Renin-Angiotensin-Aldosterone Inhibition

Similar to research into statin therapy, a considerable amount of research has been dedicated to renin-angiotensin-aldosterone system (RAAS) blockade for the primary purpose of vascular risk reduction, even in the absence of hypertension, in those with diabetes. In a prespecified substudy of the Heart Outcomes Prevention Evaluation (HOPE) trial, known as MICRO HOPE, patients with diabetes who were older than 55 years of age, with at least 1 other cardiovascular risk factor, were randomized to receive ramipril 10 mg daily or placebo. In this study, ramipril reduced the risk for myocardial infarction (22%), stroke (33%), cardiovascular death (37%), and all-cause mortality (24%) over 4.5 years [49]. In the Ongoing Telmisartan Alone and in Combination with Ramipril Global Endpoint Trial (ONTARGET), patients at high risk for cardiovascular disease were randomized to telmisartan 80 mg or ramipril 10 mg. In the diabetes subgroup, there were similar risk reductions and no statistical difference between the groups [50]. A 2012 meta-analysis assessed the benefits of RAAS blockade compared with placebo for primary prevention in high-risk individuals, or secondary prevention in those with established vascular disease. A reduction in cardiovascular death, all-cause mortality, fatal or nonfatal myocardial infarction, and stroke was seen across all subgroups, including those with and without diabetes or hypertension [51].

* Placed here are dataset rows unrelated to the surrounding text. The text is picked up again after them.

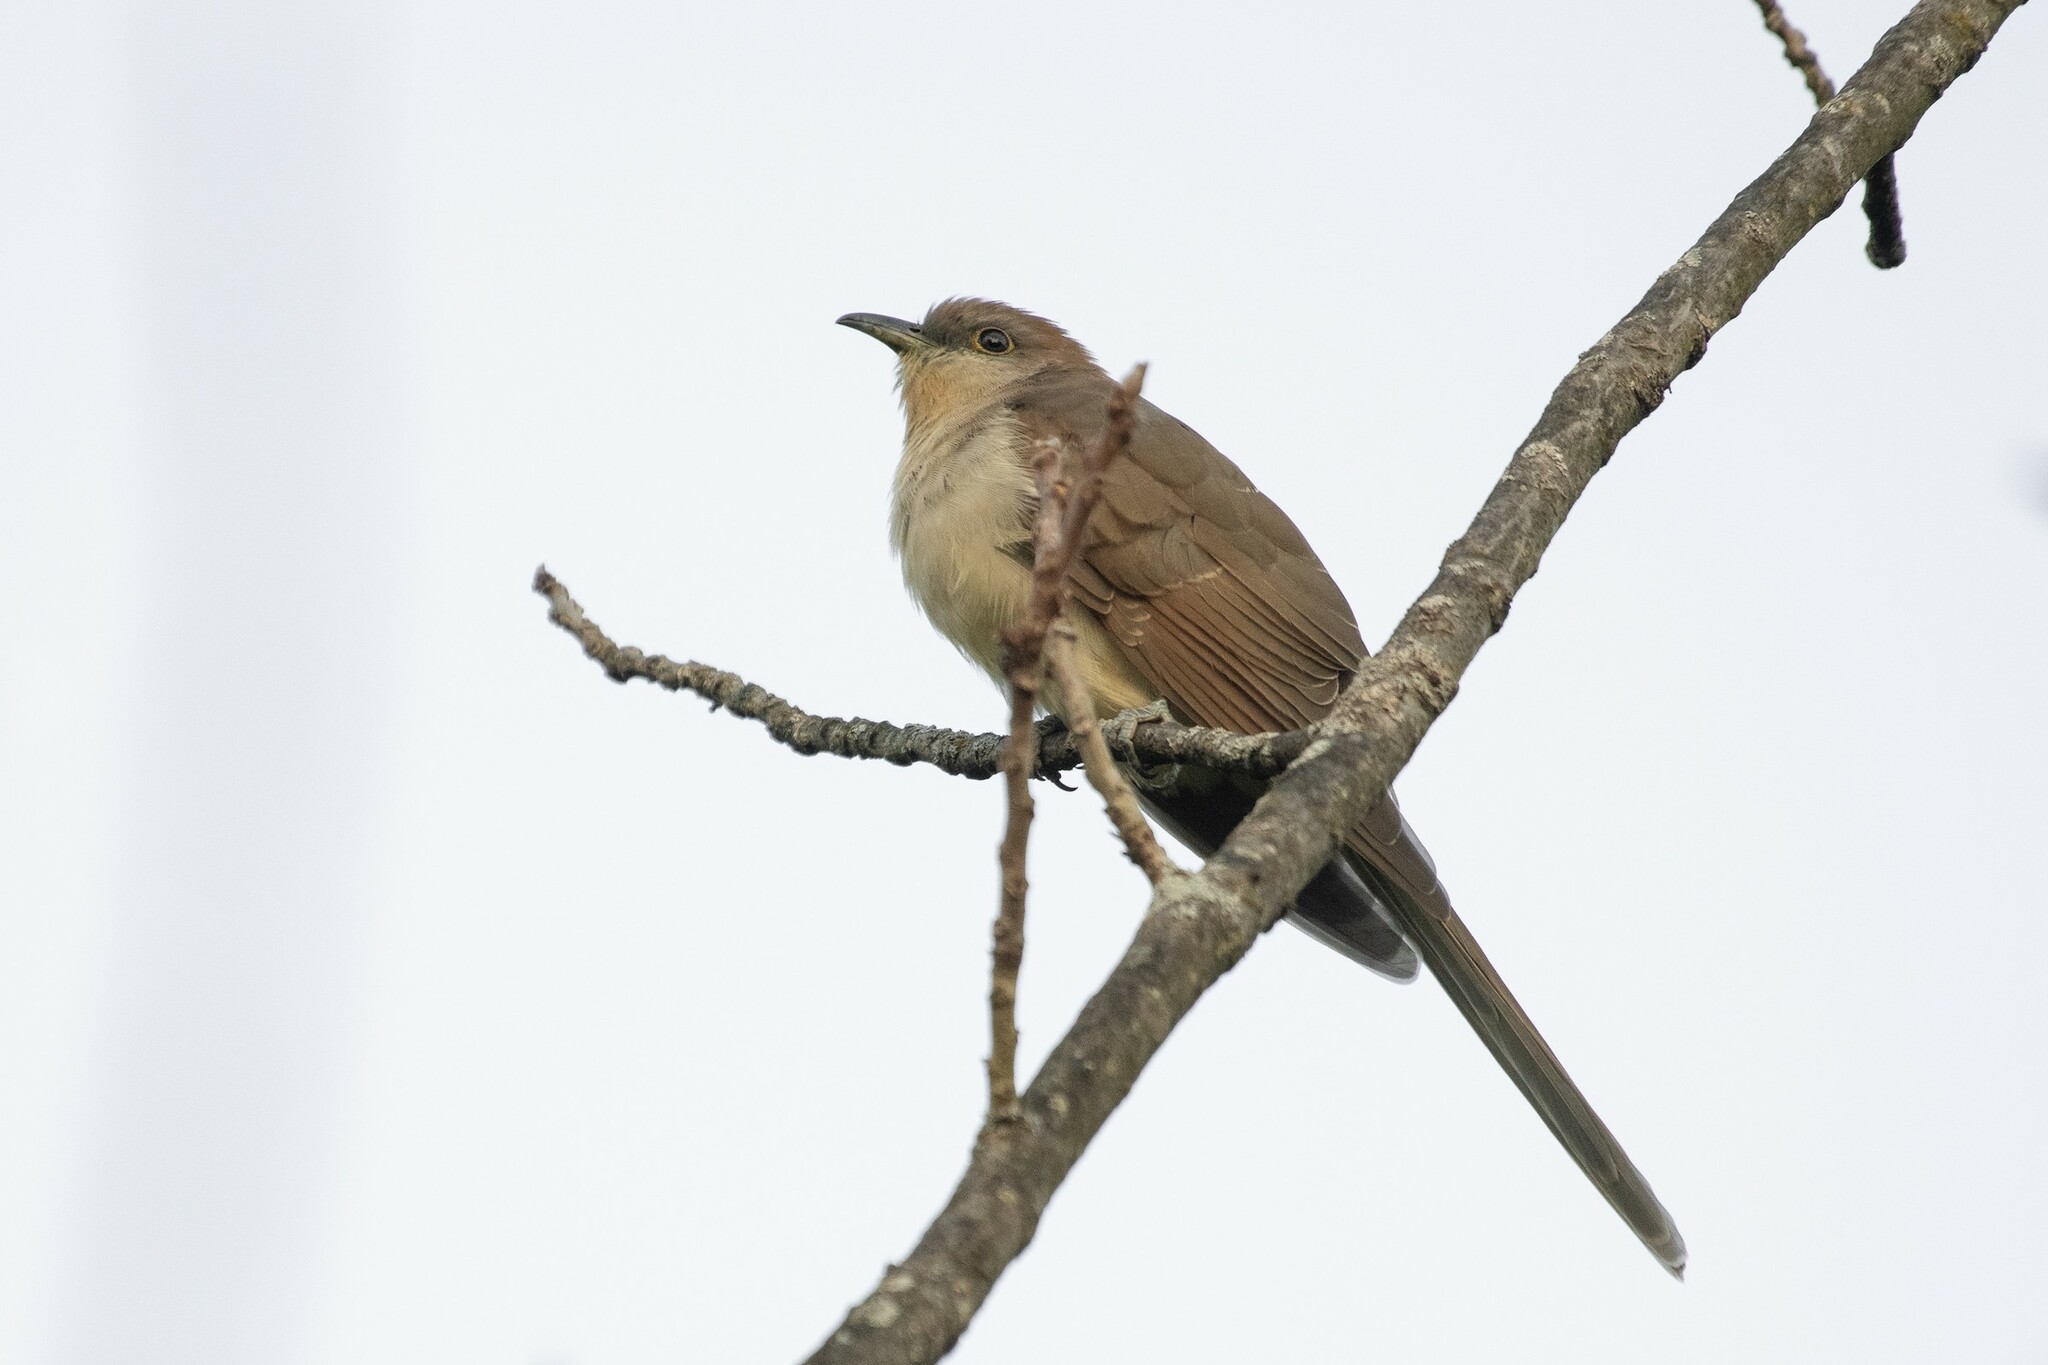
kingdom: Animalia
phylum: Chordata
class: Aves
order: Cuculiformes
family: Cuculidae
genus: Coccyzus
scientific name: Coccyzus erythropthalmus
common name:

The CDA currently recommends that an ACE inhibitor or ARB be given to all patients with diabetes who are 55 years of age or older, or have macro- or microvascular disease, for the primary purpose of decreasing risk for vascular disease, even in the absence of hypertension. An agent and dose with proven vascular protective benefit should be chosen when selecting an ACE inhibitor or ARB [20].